Peninsula College Automotive Technology Program Coordinator Mike Hansen and Vice President of Instruction Mary O’Neill-Garrett give NAFTC Executive Director Al Ebron a tour of the automotive facilities. Credit: NAFTC

Smyth said face-to-face time with members is extremely valuable because the schools provide feedback that helps the NAFTC build its programs.

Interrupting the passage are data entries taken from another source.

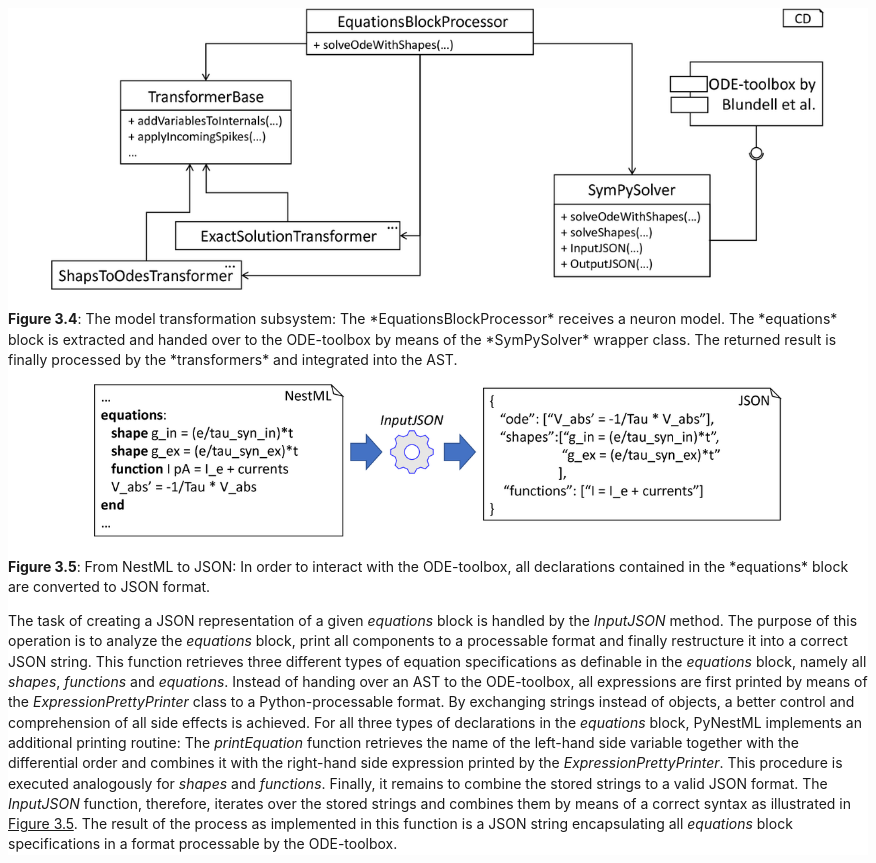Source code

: <p align="center">
<img src="pic/back_proc_cropped.png" alt="The model transformation subsystem"
    width ="90%">
</p>
<a name="fig3.4"></a>
<p>
<b>Figure 3.4</b>: The model transformation subsystem: The *EquationsBlockProcessor* receives a neuron model. The *equations* block is extracted and handed over to the ODE-toolbox by means of the *SymPySolver* wrapper class. The returned result is finally processed by the *transformers* and integrated into the AST.
</p>

<p align="center">
<img src="pic/back_toJson_cropped.png" alt="From NestML to JSON."
    width ="80%">
</p>
<a name="fig3.5"></a>
<p>
<b>Figure 3.5</b>: From NestML to JSON: In order to interact with the ODE-toolbox, all declarations contained in the *equations* block are converted to JSON format.
</p>

The task of creating a JSON representation of a given *equations* block is handled by the *InputJSON* method. The purpose of this operation is to analyze the *equations* block, print all components to a processable format and finally restructure it into a correct JSON string. This function retrieves three different types of equation specifications as definable in the *equations* block, namely all *shapes*, *functions* and *equations*. Instead of handing over an AST to the ODE-toolbox, all expressions are first printed by means of the *ExpressionPrettyPrinter* class to a Python-processable format. By exchanging strings instead of objects, a better control and comprehension of all side effects is achieved. For all three types of declarations in the *equations* block, PyNestML implements an additional printing routine: The *printEquation* function retrieves the name of the left-hand side variable together with the differential order and combines it with the right-hand side expression printed by the *ExpressionPrettyPrinter*. This procedure is executed analogously for *shapes* and *functions*. Finally, it remains to combine the stored strings to a valid JSON format. The *InputJSON* function, therefore, iterates over the stored strings and combines them by means of a correct syntax as illustrated in [Figure 3.5](#fig3.5). The result of the process as implemented in this function is a JSON string encapsulating all *equations* block specifications in a format processable by the ODE-toolbox.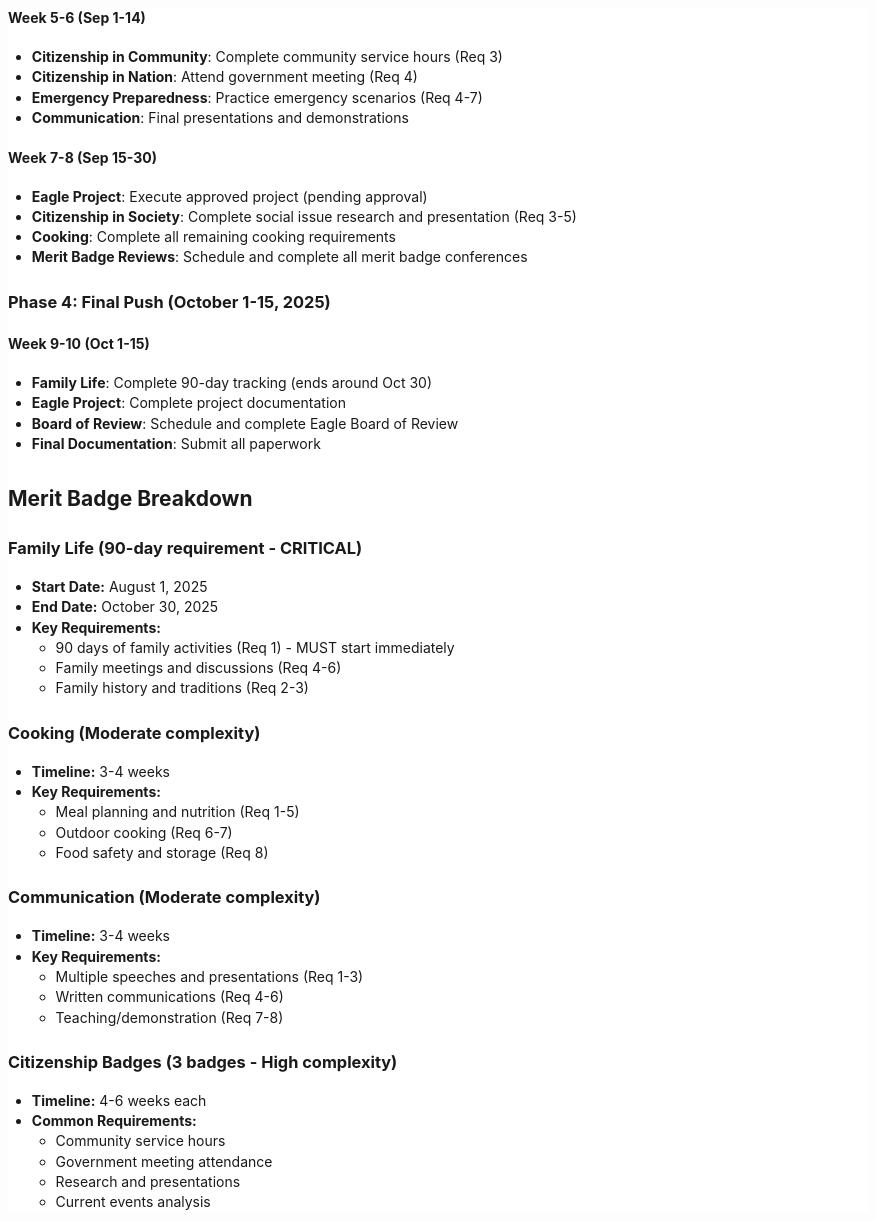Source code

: #### Week 5-6 (Sep 1-14)
- **Citizenship in Community**: Complete community service hours (Req 3)
- **Citizenship in Nation**: Attend government meeting (Req 4)
- **Emergency Preparedness**: Practice emergency scenarios (Req 4-7)
- **Communication**: Final presentations and demonstrations

#### Week 7-8 (Sep 15-30)
- **Eagle Project**: Execute approved project (pending approval)
- **Citizenship in Society**: Complete social issue research and presentation (Req 3-5)
- **Cooking**: Complete all remaining cooking requirements
- **Merit Badge Reviews**: Schedule and complete all merit badge conferences

### Phase 4: Final Push (October 1-15, 2025)

#### Week 9-10 (Oct 1-15)
- **Family Life**: Complete 90-day tracking (ends around Oct 30)
- **Eagle Project**: Complete project documentation
- **Board of Review**: Schedule and complete Eagle Board of Review
- **Final Documentation**: Submit all paperwork

## Merit Badge Breakdown

### Family Life (90-day requirement - CRITICAL)
- **Start Date:** August 1, 2025
- **End Date:** October 30, 2025
- **Key Requirements:**
  - 90 days of family activities (Req 1) - MUST start immediately
  - Family meetings and discussions (Req 4-6)
  - Family history and traditions (Req 2-3)

### Cooking (Moderate complexity)
- **Timeline:** 3-4 weeks
- **Key Requirements:**
  - Meal planning and nutrition (Req 1-5)
  - Outdoor cooking (Req 6-7)
  - Food safety and storage (Req 8)

### Communication (Moderate complexity)
- **Timeline:** 3-4 weeks
- **Key Requirements:**
  - Multiple speeches and presentations (Req 1-3)
  - Written communications (Req 4-6)
  - Teaching/demonstration (Req 7-8)

### Citizenship Badges (3 badges - High complexity)
- **Timeline:** 4-6 weeks each
- **Common Requirements:**
  - Community service hours
  - Government meeting attendance
  - Research and presentations
  - Current events analysis
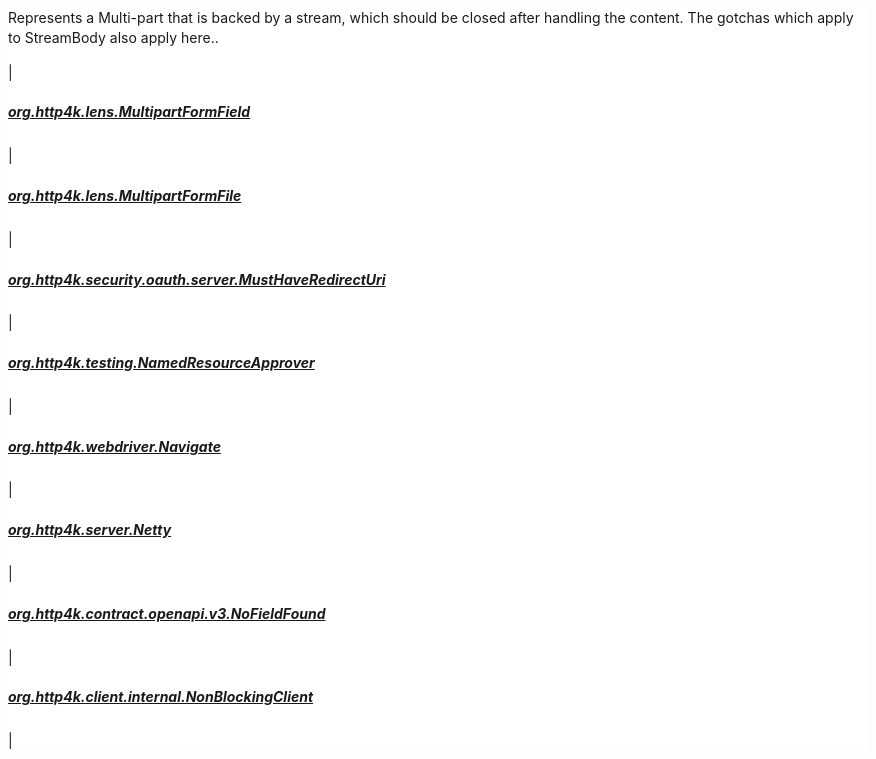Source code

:Represents a Multi-part that is backed by a stream, which should be closed after handling the content. The gotchas
which apply to StreamBody also apply here..


|

##### [org.http4k.lens.MultipartFormField](../org.http4k.lens/-multipart-form-field/index.md)


|

##### [org.http4k.lens.MultipartFormFile](../org.http4k.lens/-multipart-form-file/index.md)


|

##### [org.http4k.security.oauth.server.MustHaveRedirectUri](../org.http4k.security.oauth.server/-must-have-redirect-uri/index.md)


|

##### [org.http4k.testing.NamedResourceApprover](../org.http4k.testing/-named-resource-approver/index.md)


|

##### [org.http4k.webdriver.Navigate](../org.http4k.webdriver/-navigate.md)


|

##### [org.http4k.server.Netty](../org.http4k.server/-netty/index.md)


|

##### [org.http4k.contract.openapi.v3.NoFieldFound](../org.http4k.contract.openapi.v3/-no-field-found/index.md)


|

##### [org.http4k.client.internal.NonBlockingClient](../org.http4k.client.internal/-non-blocking-client/index.md)


|
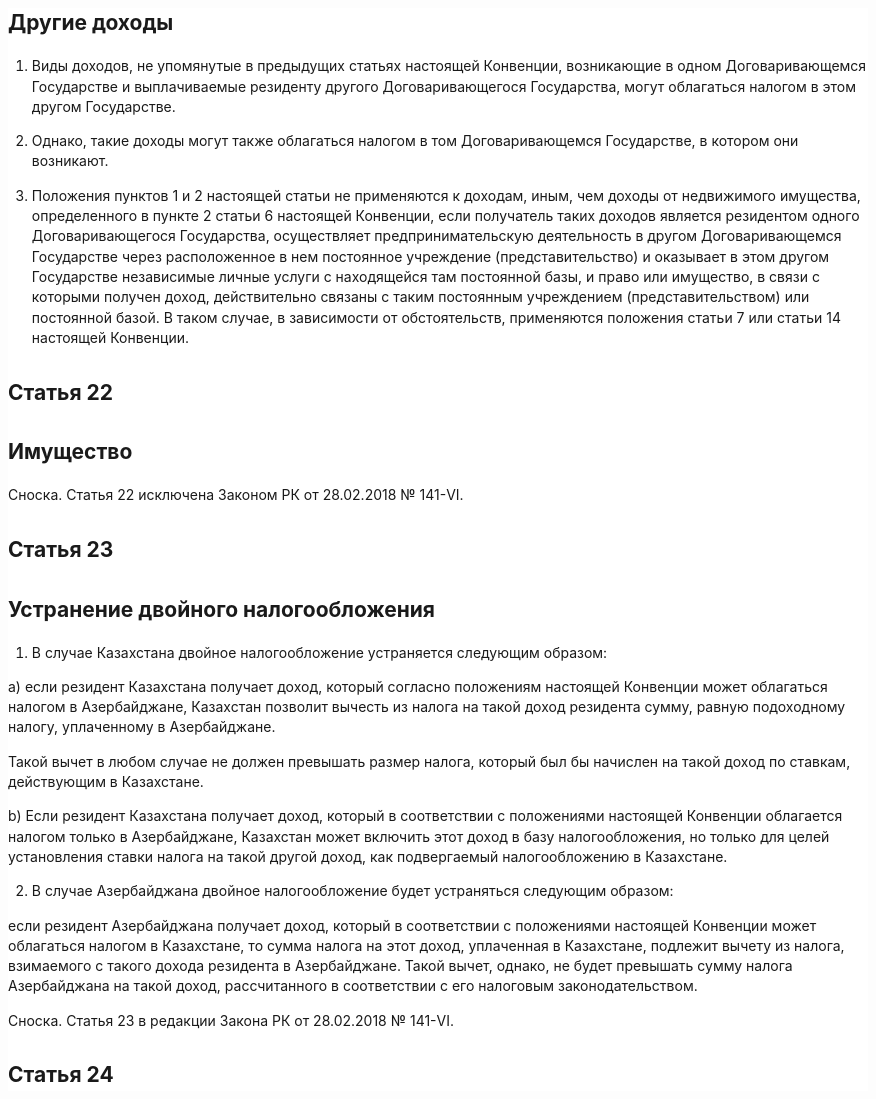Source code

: ## Другие доходы

1. Виды доходов, не упомянутые в предыдущих статьях настоящей Конвенции, возникающие в одном Договаривающемся Государстве и выплачиваемые резиденту другого Договаривающегося Государства, могут облагаться налогом в этом другом Государстве.

2. Однако, такие доходы могут также облагаться налогом в том Договаривающемся Государстве, в котором они возникают.

3. Положения пунктов 1 и 2 настоящей статьи не применяются к доходам, иным, чем доходы от недвижимого имущества, определенного в пункте 2 статьи 6 настоящей Конвенции, если получатель таких доходов является резидентом одного Договаривающегося Государства, осуществляет предпринимательскую деятельность в другом Договаривающемся Государстве через расположенное в нем постоянное учреждение (представительство) и оказывает в этом другом Государстве независимые личные услуги с находящейся там постоянной базы, и право или имущество, в связи с которыми получен доход, действительно связаны с таким постоянным учреждением (представительством) или постоянной базой. В таком случае, в зависимости от обстоятельств, применяются положения статьи 7 или статьи 14 настоящей Конвенции.

## Статья 22

## Имущество

Сноска. Статья 22 исключена Законом РК от 28.02.2018 № 141-VI.

## Статья 23

## Устранение двойного налогообложения

1. В случае Казахстана двойное налогообложение устраняется следующим образом:

a) если резидент Казахстана получает доход, который согласно положениям настоящей Конвенции может облагаться налогом в Азербайджане, Казахстан позволит вычесть из налога на такой доход резидента сумму, равную подоходному налогу, уплаченному в Азербайджане.

Такой вычет в любом случае не должен превышать размер налога, который был бы начислен на такой доход по ставкам, действующим в Казахстане.

b) Если резидент Казахстана получает доход, который в соответствии с положениями настоящей Конвенции облагается налогом только в Азербайджане, Казахстан может включить этот доход в базу налогообложения, но только для целей установления ставки налога на такой другой доход, как подвергаемый налогообложению в Казахстане.

2. В случае Азербайджана двойное налогообложение будет устраняться следующим образом:

если резидент Азербайджана получает доход, который в соответствии с положениями настоящей Конвенции может облагаться налогом в Казахстане, то сумма налога на этот доход, уплаченная в Казахстане, подлежит вычету из налога, взимаемого с такого дохода резидента в Азербайджане. Такой вычет, однако, не будет превышать сумму налога Азербайджана на такой доход, рассчитанного в соответствии с его налоговым законодательством.

Сноска. Статья 23 в редакции Закона РК от 28.02.2018 № 141-VI.

## Статья 24
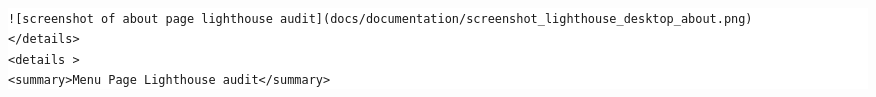     ![screenshot of about page lighthouse audit](docs/documentation/screenshot_lighthouse_desktop_about.png)
    </details>
    <details >
    <summary>Menu Page Lighthouse audit</summary>  
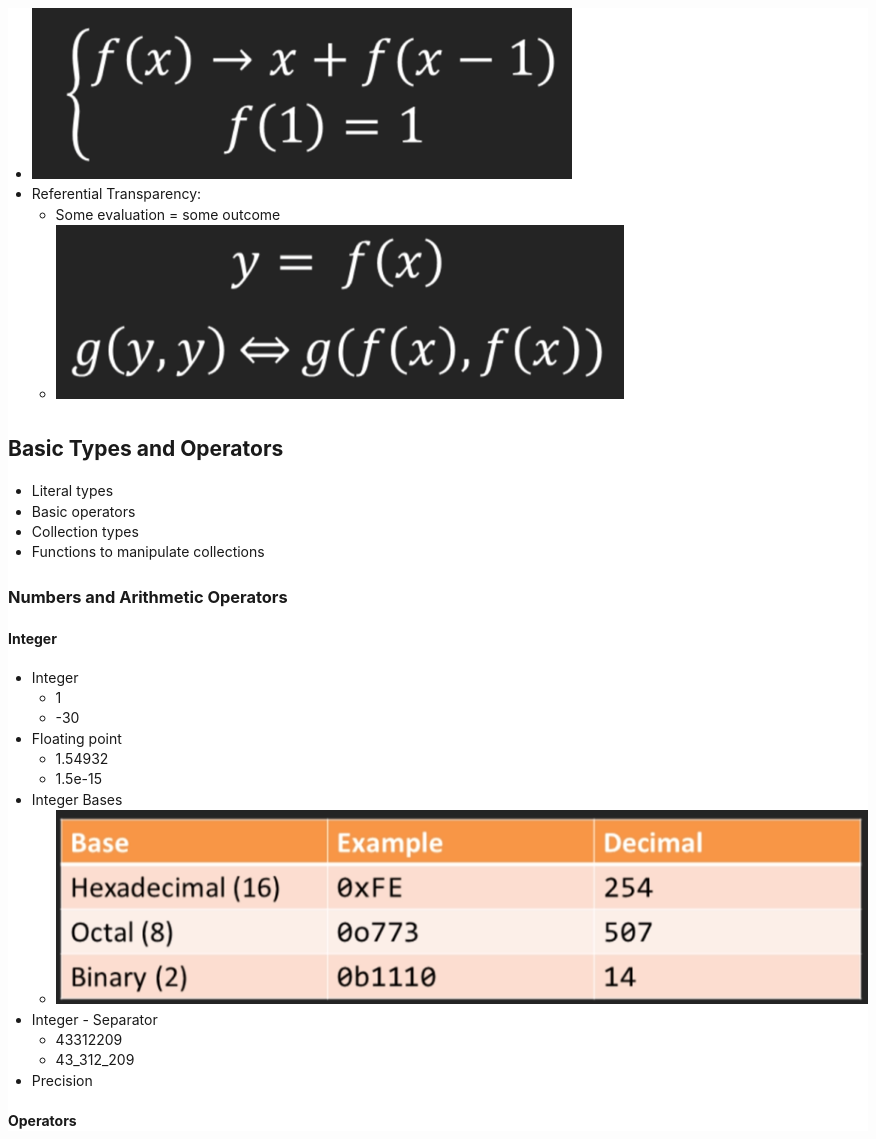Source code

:   * ![avatar](./imgs/func2.png)
* Referential Transparency:
  * Some evaluation = some outcome
  * ![avatar](./imgs/func3.png)

## Basic Types and Operators
* Literal types
* Basic operators
* Collection types
* Functions to manipulate collections

### Numbers and Arithmetic Operators
#### Integer
* Integer
  * 1
  * -30
* Floating point
  * 1.54932
  * 1.5e-15
* Integer Bases
  * ![avatar](./imgs/intbases.png)
* Integer - Separator
  * 43312209
  * 43_312_209
* Precision 
#### Operators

Because they were already on the west side of the country, Ebron and Smyth took advantage of the perfect opportunity to meet with the automotive departments and administrators of the schools.

South Seattle CC reps

NAFTC Executive Al Ebron, right, takes a tour of South Seattle Community College’s automotive garage with Transportation Division Dean Ben Taves, left, and Instructor Howard Andersen, center. Credit: NAFTC

“We just like to take advantage of geography”, Smyth noted. “If we happen to be in a certain area, and we have a school close by, we always try to pop in and do a visit. We had no particular goal other than that face-to-face meeting and to get feedback from them on things they like and things they would like to see.”

WVC reps from college

NAFTC representatives tour Wenatchee Valley College’s garage. From left are NAFTC Assistant Director of Training and Curriculum Development Micheal Smyth, WVC Automotive Technology Program Director Blake Murray, WVC Automotive Technology Instructor Bob Greiner, NAFTC Executive Director Al Ebron and WVC President Jim Richardson. Credit: WVC

Smyth continued, “The things that we develop and the things that we do (at the NAFTC) for our members is driven by feedback from our members. So, the more feedback we get from them on what they want, what they don’t want, what they like, what they don’t like; the better we can support them.”